I have not tried this in VS but that's a good idea. On Sep 23, 2014 10:10 PM, "Justin Gottula" notifications@github.com wrote:

The step-by-step verification case that you're talking about represents a relatively small portion of the times that you'll be running Noodles, and performance matters less for that case; do I have this correct?

To do step-by-step verification, here's an idea: make it so that each time any block calls outputs.put (and possibly also when any block calls inputs.get; not sure if both would be needed), the whole program will synchronize (i.e. every thread pauses; implement with a global mutex that gets held for the entirety of outputs.put and/or inputs.get) so that the state (the samples contained within all noodles) can be recorded, and then concurrent execution resumes after that. Would this approach work? It retains the concurrency of the stuff internal to the blocks (which I'm assuming is considered to be "black box" state that doesn't need to be recorded), but serializes the noodle-related (i.e., external) events so that it's possible to create a coherent series of snapshots of where the samples are.

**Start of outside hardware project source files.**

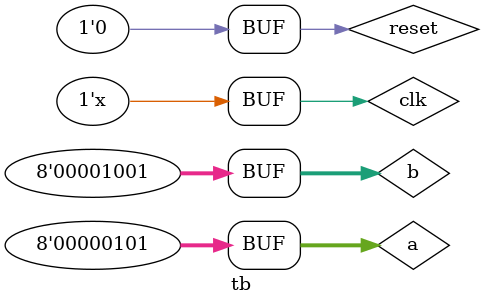
<source format=v>
module tb();
    // input
    reg clk;
    reg reset;
    reg [7:0]a;
    reg [7:0]b;
    // output
    wire [7:0]c;

    // Unit Under Test(UUT)
    addr uut(
        .clk(clk),
        .reset(reset),
        .a(a),
        .b(b),
        .c(c)
    );

    initial begin
        // initialize input
        clk = 0;
        reset = 0;
        a = 0;
        b = 0;
        #10;   // represent over 10 unit time(1 ns/unit)
        reset = 1;
        #10;
        reset = 0;
        #100;
        a = 4;
        b = 7;
        #10;
        a = 8;
        b = 17;

        #100;
        a = 5;
        b = 9;
    end
    always #5 clk = ~clk; // 100 Mhz clock
endmodule
</source>
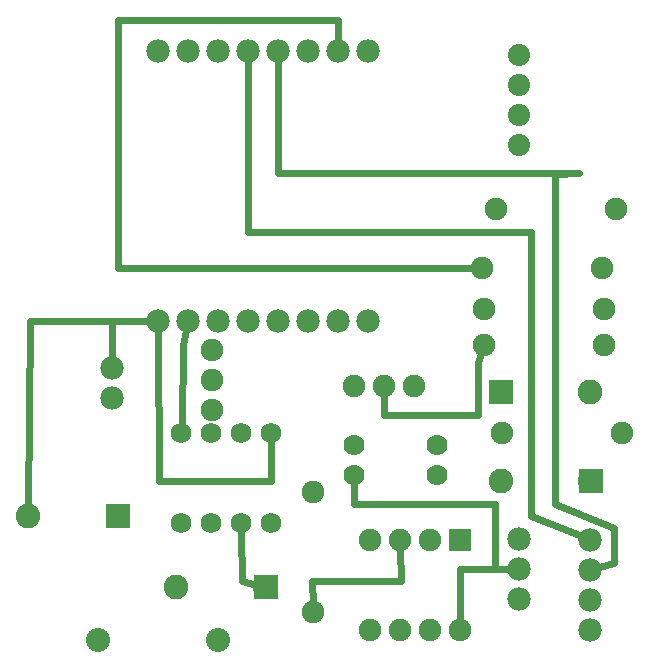
<source format=gbl>
G04 MADE WITH FRITZING*
G04 WWW.FRITZING.ORG*
G04 DOUBLE SIDED*
G04 HOLES PLATED*
G04 CONTOUR ON CENTER OF CONTOUR VECTOR*
%ASAXBY*%
%FSLAX23Y23*%
%MOIN*%
%OFA0B0*%
%SFA1.0B1.0*%
%ADD10C,0.075000*%
%ADD11C,0.068000*%
%ADD12C,0.070000*%
%ADD13C,0.082000*%
%ADD14C,0.080000*%
%ADD15C,0.077778*%
%ADD16C,0.078000*%
%ADD17C,0.073889*%
%ADD18R,0.082000X0.082000*%
%ADD19R,0.075000X0.075000*%
%ADD20C,0.024000*%
%LNCOPPER0*%
G90*
G70*
G54D10*
X793Y1098D03*
X793Y998D03*
X793Y898D03*
X1466Y976D03*
X1366Y976D03*
X1266Y976D03*
X1758Y819D03*
X2158Y819D03*
X1699Y1114D03*
X2099Y1114D03*
G54D11*
X990Y819D03*
X890Y819D03*
X790Y819D03*
X690Y819D03*
X690Y519D03*
X790Y519D03*
X890Y519D03*
X990Y519D03*
G54D12*
X1266Y780D03*
X1266Y680D03*
G54D13*
X970Y307D03*
X672Y307D03*
G54D14*
X413Y130D03*
X813Y130D03*
G54D15*
X1312Y2094D03*
X1212Y2094D03*
X1112Y2094D03*
X1012Y2094D03*
X912Y2094D03*
X812Y2094D03*
X712Y2094D03*
X612Y2094D03*
X612Y1194D03*
X712Y1194D03*
X812Y1194D03*
X912Y1194D03*
X1012Y1194D03*
X1112Y1194D03*
X1212Y1194D03*
X1312Y1194D03*
G54D16*
X2053Y465D03*
X2053Y365D03*
X2053Y265D03*
X2053Y165D03*
X459Y937D03*
X459Y1037D03*
X1817Y268D03*
X1817Y368D03*
X1817Y468D03*
G54D17*
X1817Y2079D03*
X1817Y1979D03*
X1817Y1879D03*
X1817Y1779D03*
G54D13*
X478Y543D03*
X178Y543D03*
G54D10*
X1620Y465D03*
X1620Y165D03*
X1520Y465D03*
X1520Y165D03*
X1420Y465D03*
X1420Y165D03*
X1320Y465D03*
X1320Y165D03*
X1738Y1567D03*
X2138Y1567D03*
X1699Y1232D03*
X2099Y1232D03*
X2092Y1370D03*
X1692Y1370D03*
G54D13*
X1755Y957D03*
X2053Y957D03*
X2053Y661D03*
X1755Y661D03*
G54D10*
X1128Y622D03*
X1128Y222D03*
G54D12*
X1541Y681D03*
X1541Y781D03*
G54D18*
X971Y307D03*
X478Y543D03*
G54D19*
X1620Y465D03*
G54D18*
X1754Y957D03*
X2054Y661D03*
G54D20*
X459Y1194D02*
X583Y1194D01*
D02*
X459Y1067D02*
X459Y1194D01*
D02*
X179Y575D02*
X184Y1194D01*
D02*
X184Y1194D02*
X583Y1194D01*
D02*
X695Y1115D02*
X706Y1165D01*
D02*
X691Y846D02*
X695Y1115D01*
D02*
X1127Y327D02*
X1128Y251D01*
D02*
X1422Y327D02*
X1127Y327D01*
D02*
X1420Y436D02*
X1422Y327D01*
D02*
X1679Y879D02*
X1364Y879D01*
D02*
X1364Y879D02*
X1365Y948D01*
D02*
X1679Y1054D02*
X1679Y879D01*
D02*
X1690Y1087D02*
X1679Y1054D01*
D02*
X893Y327D02*
X890Y492D01*
D02*
X939Y315D02*
X893Y327D01*
D02*
X478Y1371D02*
X1664Y1370D01*
D02*
X1212Y2197D02*
X478Y2198D01*
D02*
X478Y2198D02*
X478Y1371D01*
D02*
X1212Y2123D02*
X1212Y2197D01*
D02*
X1620Y368D02*
X1620Y193D01*
D02*
X1787Y368D02*
X1620Y368D01*
D02*
X617Y661D02*
X990Y661D01*
D02*
X990Y661D02*
X990Y792D01*
D02*
X612Y1165D02*
X617Y661D01*
D02*
X1266Y584D02*
X1737Y584D01*
D02*
X1737Y584D02*
X1737Y368D01*
D02*
X1737Y368D02*
X1787Y368D01*
D02*
X1266Y653D02*
X1266Y584D01*
D02*
X1935Y1685D02*
X2014Y1686D01*
D02*
X1935Y583D02*
X1935Y1685D01*
D02*
X2132Y503D02*
X1935Y583D01*
D02*
X2132Y386D02*
X2132Y503D01*
D02*
X2014Y1686D02*
X1012Y1686D01*
D02*
X1012Y1686D02*
X1012Y2065D01*
D02*
X2082Y372D02*
X2132Y386D01*
D02*
X1857Y1490D02*
X911Y1490D01*
D02*
X1856Y544D02*
X1857Y1490D01*
D02*
X911Y1490D02*
X912Y2065D01*
D02*
X2025Y476D02*
X1856Y544D01*
G04 End of Copper0*
M02*
</source>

Thinking about this further, for verification, is it necessary that block work appears "instantaneous", that is, when an input sample enters a block, nothing unrelated can happen until the work is done and the output sample exits the block? In other words, is it important to avoid situations like this:

block A takes an input sample out of noodle A; state recorded block B takes an input sample out of noodle B; state recorded block A puts an output sample into noodle C; state recorded block B puts an output sample into noodle D; state recorded

If so, it might be necessary to hold the global mutex from when inputs.get is called to when outputs.put is called, in which case we are serializing everything (the block work is no longer concurrent). This still wouldn't be a tragedy, because it means we can still have a fast parallel implementation that just happens to have a slow, methodical non-parallel verification mode.

I guess you could also have to have a separate, non-threaded scheduler (the "slow edition") just for the step-by-step simulation. Would that be

such a bad thing?

Have you happened to try compiling the current version in VS? I guess you'd have to redo the important bits of the Makefile in the project build configuration. I'm interested to know how standards-compliant we are right now. I think we're pretty good, aside from already using a couple of C++11 features here and there. I modified the Makefile to turn off GCC extensions (c7322dc https://github.com/bgottula/noodles/commit/c7322dc164e3163d3fd4df9ec8d78696d63656e8), and there weren't any errors. I'm leaving that in from now on, just to keep things slightly stricter.

— Reply to this email directly or view it on GitHub https://github.com/bgottula/noodles/issues/23#issuecomment-56625531.

jgottula commented 9 years ago

All of the features mentioned in the first post of this issue have been implemented at this point. I think we should leave the issue open though because there's plenty of good multithreading and test-vector-generation related points in here.